Not got time for all this? I’ve marked 🔥 for my top reads of the month :)
Open Table Formats / Data Lakehouses 🔗
-
🔥 Instead of enthusiastically hopping on the Iceberg bandwagon with both webbed feet, DuckDB Labs have been quietly building their own format. DuckLake was announced at the beginning of the month, and is a replacement for both an OTF such as Iceberg and the metadata catalog that an OTF user will invariably need to wire up too. I had a quick poke around it, and Tobias Müller and Thomas F McGeehan V both went into it in more detail, along with MotherDuck who’ll unsurprisingly be offering it as a managed service.
-
The catalog space is a vital one for OTFs, and there are various projects springing up alongside the more established Unity and Polaris catalogs. Some do slightly different things (such as management e.g. compaction) or have a broader ambition (cataloging all your data, not just OTF):
-
nimtable (from RisingWave)
-
I’ve written about writing to Iceberg from Kafka with Flink before, but shipped a new blog this week that throws AWS Glue Data Catalog into the mix.
-
Details of the latest Iceberg version Iceberg v3: Moving the Ecosystem Towards Unification
-
In a blog post that makes me nostalgic for my Oracle days, Yuval Yogev writes about statistics in Iceberg
-
Some useful points to think about from Jacek Migdal covering where Iceberg might not be the right fit for your requirements
-
Vu Trinh has a nice summary of how Meta modernised their lakehouse, based on a paper from 2023
-
Apache Hudi is still kicking around and in use—this blog post from Shiyan Xu details file pruning with multi-modal index.

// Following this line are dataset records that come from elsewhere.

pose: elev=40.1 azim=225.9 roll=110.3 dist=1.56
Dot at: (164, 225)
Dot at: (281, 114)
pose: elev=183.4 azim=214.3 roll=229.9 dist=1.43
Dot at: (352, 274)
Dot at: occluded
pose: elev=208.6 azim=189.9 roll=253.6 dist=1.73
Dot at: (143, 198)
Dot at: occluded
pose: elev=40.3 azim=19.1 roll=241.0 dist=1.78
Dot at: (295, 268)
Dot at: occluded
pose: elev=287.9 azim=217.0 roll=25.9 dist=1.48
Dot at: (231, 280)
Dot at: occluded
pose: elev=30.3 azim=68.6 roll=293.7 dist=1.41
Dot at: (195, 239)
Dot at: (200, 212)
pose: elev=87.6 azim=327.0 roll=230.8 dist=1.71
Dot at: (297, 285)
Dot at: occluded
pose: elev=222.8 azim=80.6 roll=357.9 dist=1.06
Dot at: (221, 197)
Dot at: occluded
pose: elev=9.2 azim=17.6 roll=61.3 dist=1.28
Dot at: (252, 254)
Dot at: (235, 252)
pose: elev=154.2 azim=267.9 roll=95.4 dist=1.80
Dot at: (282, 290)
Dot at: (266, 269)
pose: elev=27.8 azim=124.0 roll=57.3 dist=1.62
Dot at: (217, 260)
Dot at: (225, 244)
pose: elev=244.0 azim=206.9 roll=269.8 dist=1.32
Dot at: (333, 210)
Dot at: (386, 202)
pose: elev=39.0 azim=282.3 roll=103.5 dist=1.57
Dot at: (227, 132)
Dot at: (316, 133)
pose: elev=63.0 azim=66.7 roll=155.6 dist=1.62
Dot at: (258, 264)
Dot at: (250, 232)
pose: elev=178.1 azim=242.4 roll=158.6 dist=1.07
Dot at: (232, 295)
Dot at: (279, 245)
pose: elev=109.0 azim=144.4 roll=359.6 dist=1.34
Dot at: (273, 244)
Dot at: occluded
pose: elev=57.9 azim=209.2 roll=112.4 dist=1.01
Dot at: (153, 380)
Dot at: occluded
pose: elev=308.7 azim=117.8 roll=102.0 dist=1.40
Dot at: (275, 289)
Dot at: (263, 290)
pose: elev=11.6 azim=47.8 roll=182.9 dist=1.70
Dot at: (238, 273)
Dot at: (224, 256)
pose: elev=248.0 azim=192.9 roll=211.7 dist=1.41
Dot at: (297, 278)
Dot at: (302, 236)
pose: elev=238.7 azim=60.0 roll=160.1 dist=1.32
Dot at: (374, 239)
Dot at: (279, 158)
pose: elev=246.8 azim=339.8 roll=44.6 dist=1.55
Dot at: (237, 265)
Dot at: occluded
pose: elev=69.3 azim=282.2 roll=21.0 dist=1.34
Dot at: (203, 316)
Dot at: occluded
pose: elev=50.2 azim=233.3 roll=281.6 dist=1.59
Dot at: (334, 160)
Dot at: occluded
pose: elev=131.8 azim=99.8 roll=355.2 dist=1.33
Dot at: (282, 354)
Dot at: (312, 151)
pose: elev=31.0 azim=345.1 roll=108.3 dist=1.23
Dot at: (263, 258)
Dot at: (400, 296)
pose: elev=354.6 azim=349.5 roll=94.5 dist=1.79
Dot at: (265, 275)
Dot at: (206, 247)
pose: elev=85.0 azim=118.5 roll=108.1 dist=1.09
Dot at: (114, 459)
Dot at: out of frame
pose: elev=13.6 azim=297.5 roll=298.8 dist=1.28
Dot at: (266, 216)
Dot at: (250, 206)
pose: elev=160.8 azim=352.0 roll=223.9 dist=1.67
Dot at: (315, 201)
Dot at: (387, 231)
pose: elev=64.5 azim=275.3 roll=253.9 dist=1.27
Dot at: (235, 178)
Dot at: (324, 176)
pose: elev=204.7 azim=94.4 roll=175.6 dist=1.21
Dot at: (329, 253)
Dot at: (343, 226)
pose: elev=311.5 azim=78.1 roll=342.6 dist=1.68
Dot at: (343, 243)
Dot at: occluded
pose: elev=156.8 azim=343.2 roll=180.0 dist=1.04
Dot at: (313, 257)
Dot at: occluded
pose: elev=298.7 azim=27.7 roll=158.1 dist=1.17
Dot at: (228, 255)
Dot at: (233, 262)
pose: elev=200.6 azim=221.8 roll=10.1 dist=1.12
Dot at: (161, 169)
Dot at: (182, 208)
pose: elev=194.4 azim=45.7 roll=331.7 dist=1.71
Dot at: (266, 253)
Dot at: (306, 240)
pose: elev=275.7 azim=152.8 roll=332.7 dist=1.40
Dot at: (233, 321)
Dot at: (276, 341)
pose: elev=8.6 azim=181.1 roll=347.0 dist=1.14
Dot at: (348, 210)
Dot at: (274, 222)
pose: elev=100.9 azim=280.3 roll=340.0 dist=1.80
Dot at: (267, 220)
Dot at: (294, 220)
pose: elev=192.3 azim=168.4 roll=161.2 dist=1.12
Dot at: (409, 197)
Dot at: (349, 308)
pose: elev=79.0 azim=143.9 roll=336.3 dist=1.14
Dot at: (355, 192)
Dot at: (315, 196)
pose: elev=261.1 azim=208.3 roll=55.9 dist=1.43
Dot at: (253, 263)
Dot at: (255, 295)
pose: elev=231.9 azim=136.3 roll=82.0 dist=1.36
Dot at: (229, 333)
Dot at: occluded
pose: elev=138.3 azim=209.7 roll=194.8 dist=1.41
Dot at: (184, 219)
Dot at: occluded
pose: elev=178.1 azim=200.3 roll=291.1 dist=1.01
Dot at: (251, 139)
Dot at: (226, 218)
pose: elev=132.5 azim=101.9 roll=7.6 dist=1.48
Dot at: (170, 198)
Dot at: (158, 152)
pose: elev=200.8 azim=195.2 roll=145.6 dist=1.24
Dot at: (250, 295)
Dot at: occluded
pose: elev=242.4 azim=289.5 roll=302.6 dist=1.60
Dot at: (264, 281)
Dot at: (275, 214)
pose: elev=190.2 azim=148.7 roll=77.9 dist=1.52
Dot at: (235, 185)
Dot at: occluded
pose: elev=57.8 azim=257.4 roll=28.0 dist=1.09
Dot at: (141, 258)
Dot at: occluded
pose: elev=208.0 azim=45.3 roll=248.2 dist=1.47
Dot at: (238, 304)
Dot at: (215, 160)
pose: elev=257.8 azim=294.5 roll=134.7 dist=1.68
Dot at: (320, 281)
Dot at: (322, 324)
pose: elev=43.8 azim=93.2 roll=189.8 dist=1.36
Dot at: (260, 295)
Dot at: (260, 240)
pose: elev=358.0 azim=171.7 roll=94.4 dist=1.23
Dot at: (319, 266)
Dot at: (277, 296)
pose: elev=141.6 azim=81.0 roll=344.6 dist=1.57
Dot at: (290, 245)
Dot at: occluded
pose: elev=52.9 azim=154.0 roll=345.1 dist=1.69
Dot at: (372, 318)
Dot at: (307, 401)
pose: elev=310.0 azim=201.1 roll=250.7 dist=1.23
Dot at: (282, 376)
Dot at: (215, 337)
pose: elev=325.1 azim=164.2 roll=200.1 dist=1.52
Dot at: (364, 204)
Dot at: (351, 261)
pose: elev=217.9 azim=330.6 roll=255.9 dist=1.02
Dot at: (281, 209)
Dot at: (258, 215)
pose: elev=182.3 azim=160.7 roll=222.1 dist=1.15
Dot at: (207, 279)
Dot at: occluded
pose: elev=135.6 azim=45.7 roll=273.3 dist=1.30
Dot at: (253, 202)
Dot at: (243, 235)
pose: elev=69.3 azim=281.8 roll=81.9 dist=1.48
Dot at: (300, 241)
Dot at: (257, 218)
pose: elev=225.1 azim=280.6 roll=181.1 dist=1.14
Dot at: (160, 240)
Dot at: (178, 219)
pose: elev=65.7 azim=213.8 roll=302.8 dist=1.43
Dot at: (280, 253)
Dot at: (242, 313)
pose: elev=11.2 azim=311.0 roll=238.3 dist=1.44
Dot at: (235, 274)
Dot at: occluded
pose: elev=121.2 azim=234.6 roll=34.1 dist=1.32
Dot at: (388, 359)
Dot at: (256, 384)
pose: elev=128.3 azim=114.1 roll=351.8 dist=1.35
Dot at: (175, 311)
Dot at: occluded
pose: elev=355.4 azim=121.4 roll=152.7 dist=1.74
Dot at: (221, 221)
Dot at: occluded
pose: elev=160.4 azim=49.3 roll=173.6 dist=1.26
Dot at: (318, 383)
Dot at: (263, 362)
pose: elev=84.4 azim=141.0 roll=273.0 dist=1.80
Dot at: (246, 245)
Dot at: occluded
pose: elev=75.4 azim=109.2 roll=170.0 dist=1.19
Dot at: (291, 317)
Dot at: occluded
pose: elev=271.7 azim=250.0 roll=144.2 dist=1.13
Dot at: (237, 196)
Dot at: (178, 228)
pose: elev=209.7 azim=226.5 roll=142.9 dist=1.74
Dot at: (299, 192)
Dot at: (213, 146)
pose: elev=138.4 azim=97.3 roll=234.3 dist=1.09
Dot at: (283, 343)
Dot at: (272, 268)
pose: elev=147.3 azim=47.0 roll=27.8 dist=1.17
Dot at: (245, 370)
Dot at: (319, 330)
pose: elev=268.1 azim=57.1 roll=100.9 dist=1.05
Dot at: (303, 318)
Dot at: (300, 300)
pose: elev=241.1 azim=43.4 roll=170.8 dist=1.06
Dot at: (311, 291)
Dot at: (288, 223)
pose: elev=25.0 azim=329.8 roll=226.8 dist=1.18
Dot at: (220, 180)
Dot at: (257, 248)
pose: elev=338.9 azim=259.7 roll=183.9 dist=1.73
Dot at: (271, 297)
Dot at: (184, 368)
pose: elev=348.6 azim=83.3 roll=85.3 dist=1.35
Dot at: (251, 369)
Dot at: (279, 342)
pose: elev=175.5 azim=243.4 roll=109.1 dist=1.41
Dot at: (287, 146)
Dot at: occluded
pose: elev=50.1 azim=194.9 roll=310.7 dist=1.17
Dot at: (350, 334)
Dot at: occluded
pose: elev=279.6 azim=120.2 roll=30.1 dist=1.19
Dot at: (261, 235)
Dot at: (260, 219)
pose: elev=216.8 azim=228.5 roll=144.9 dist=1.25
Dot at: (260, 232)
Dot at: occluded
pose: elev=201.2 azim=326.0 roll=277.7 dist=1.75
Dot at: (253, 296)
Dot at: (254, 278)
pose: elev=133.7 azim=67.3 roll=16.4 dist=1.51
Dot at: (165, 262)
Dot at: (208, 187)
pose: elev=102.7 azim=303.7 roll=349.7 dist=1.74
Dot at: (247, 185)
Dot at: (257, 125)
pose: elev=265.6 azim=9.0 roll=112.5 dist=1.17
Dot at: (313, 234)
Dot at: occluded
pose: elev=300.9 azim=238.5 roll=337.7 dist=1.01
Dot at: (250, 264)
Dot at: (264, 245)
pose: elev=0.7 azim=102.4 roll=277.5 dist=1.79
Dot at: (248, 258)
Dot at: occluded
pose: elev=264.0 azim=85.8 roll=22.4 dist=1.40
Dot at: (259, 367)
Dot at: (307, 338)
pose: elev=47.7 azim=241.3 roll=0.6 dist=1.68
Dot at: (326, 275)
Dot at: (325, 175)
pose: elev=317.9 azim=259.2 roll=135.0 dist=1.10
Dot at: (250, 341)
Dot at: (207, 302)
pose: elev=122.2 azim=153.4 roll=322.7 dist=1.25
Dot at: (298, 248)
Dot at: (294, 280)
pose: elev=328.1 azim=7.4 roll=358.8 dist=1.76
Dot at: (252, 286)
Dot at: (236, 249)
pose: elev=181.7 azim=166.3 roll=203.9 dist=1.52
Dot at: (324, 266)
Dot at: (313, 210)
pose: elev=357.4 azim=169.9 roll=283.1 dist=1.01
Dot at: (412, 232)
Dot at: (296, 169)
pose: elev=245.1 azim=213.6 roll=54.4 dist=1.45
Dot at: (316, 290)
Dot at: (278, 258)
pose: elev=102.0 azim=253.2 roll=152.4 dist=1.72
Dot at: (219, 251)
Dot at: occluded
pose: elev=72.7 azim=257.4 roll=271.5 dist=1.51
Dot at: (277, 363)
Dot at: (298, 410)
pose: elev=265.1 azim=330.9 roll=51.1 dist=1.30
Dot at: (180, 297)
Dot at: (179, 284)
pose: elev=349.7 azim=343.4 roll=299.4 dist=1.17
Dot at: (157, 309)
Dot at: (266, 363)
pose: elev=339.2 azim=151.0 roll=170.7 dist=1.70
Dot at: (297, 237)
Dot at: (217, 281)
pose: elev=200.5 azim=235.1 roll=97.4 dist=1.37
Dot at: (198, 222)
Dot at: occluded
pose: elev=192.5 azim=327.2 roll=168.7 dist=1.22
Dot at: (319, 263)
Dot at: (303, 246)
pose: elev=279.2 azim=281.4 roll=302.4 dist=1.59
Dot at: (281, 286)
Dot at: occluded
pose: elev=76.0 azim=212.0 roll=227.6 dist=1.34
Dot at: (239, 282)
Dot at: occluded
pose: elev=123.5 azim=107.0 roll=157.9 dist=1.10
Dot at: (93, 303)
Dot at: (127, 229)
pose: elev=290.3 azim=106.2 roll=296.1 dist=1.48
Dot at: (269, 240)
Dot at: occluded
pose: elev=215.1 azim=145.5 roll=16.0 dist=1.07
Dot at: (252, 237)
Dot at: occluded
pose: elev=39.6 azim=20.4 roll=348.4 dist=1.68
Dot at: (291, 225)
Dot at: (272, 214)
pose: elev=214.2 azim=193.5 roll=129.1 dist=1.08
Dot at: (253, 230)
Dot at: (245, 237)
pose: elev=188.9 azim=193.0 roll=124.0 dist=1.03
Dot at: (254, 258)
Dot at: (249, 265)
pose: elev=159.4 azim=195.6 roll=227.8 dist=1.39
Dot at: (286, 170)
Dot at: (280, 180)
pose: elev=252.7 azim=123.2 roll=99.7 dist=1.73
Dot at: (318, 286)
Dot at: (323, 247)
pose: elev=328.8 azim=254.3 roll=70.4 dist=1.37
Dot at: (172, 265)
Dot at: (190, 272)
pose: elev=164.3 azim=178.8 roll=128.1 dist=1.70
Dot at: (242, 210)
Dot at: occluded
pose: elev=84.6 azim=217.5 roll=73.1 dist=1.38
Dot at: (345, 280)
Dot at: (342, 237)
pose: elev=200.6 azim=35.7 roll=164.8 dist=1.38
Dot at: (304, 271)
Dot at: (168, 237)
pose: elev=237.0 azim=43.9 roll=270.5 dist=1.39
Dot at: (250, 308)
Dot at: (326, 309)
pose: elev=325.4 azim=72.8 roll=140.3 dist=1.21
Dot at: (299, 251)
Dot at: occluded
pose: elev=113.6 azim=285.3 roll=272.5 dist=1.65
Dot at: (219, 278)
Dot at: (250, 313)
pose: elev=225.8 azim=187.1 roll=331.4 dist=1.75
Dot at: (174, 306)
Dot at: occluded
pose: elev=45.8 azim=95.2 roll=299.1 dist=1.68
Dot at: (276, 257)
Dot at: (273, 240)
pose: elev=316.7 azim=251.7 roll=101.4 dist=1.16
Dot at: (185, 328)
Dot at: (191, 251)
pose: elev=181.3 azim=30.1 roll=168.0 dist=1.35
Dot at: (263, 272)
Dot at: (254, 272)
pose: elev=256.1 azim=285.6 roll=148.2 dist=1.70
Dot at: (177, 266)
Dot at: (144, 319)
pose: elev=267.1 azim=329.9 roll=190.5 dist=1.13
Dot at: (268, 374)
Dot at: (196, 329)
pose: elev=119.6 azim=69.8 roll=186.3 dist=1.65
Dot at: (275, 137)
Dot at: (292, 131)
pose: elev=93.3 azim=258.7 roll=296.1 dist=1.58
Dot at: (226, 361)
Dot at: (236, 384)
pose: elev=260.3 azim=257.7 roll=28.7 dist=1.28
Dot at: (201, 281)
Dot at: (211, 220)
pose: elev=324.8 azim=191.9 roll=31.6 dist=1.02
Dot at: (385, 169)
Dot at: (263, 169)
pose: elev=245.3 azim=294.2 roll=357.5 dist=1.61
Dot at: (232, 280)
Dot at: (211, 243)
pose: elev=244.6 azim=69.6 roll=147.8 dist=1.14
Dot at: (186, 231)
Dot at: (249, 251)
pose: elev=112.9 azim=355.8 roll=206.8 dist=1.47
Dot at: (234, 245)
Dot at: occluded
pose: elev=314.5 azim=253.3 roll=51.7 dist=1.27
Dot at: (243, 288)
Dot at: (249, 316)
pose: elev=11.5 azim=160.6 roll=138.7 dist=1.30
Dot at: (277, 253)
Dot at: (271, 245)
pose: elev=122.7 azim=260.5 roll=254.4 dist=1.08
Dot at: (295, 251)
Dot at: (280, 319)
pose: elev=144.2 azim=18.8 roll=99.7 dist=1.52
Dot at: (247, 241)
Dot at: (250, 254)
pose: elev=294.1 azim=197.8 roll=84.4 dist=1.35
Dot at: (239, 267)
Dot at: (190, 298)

Kafka and Event Streaming 🔗
-
🔥 LinkedIn, the birthplace of Kafka, have published details of their Kafka replacement, Northguard and Xinfra.
-
Chris Riccomini has a hot take on Kafka: The End of the Beginning
-
Responsive’s Almog Gavra has written about a new serialisation format with performance benefits in data streaming called Imprint
-
If you run Apache Kafka, this list of CVEs that the project publishes is worth keeping an eye on. There were three CVEs published earlier this month impacting various versions including up to 3.9.0
-
Kloia explains how they solved Kafka event sequencing in their online grocery application
-
ShareChat migrated away from a multi-AZ deployment of Apache Kafka to Warpstream, and explains why in this post.
-
Agoda describes how they handle Kafka consumer failover across data centers
-
Expedia Group Tech shares details of their real-time A/B test monitoring system, built on Apache Pinot and Kafka.
Stream Processing 🔗
-
Grab have built a bespoke Flink SQL platform that they describe here.
-
Running Flink SQL once you get out of your development environment can be tricky. The excellently-named DataSQRL have published a companion to the Flink Kubernetes operator to run SQL jobs.
-
Luthra Sahil has some practical advice for exception handling in Kafka Streams
-
Riskified have written about their migration from ksqlDB to Flink
-
The team at EloElo have been busy, writing a two-part series on running Apache Flink in EKS, as well as details of their batch & realtime data platform.
-
🔥 Excellent example (as always) from Simon Aubury of using Complex Event Processing (CEP) in Flink with ADS-B aviation data
-
Details of how Swiggy built their streaming data platform on Flink, and use it for real-time business monitoring.
-
Trade Republic shares how they built a system to calculate bond yield to maturity in real-time using Kafka and Redis.
AI 🔗
-
🔥 I’m so bored of AI already, even though it is revolutionising how we do things. That said, I did enjoy reading this article: My AI Skeptic Friends Are All Nuts
-
An example from the Debezium folks showing how Debezium, Milvus, and Ollama can work together to form a Retrieval-Augmented Generation (RAG) pipeline
-
Pinterest Engineering explains how they use Ray in their ML Infrastructure
CDC / Debezium 🔗
-
🔥 Backfilling Postgres TOAST Columns in Debezium Data Change Events
-
Some good detail from Mohammad Mahdi Azadjalal on setting up CDC with PostgreSQL, Debezium, and Kafka Connect
-
Kleinanzeigen writes about their approach to a zero-downtime user migration using Debezium and Kafka.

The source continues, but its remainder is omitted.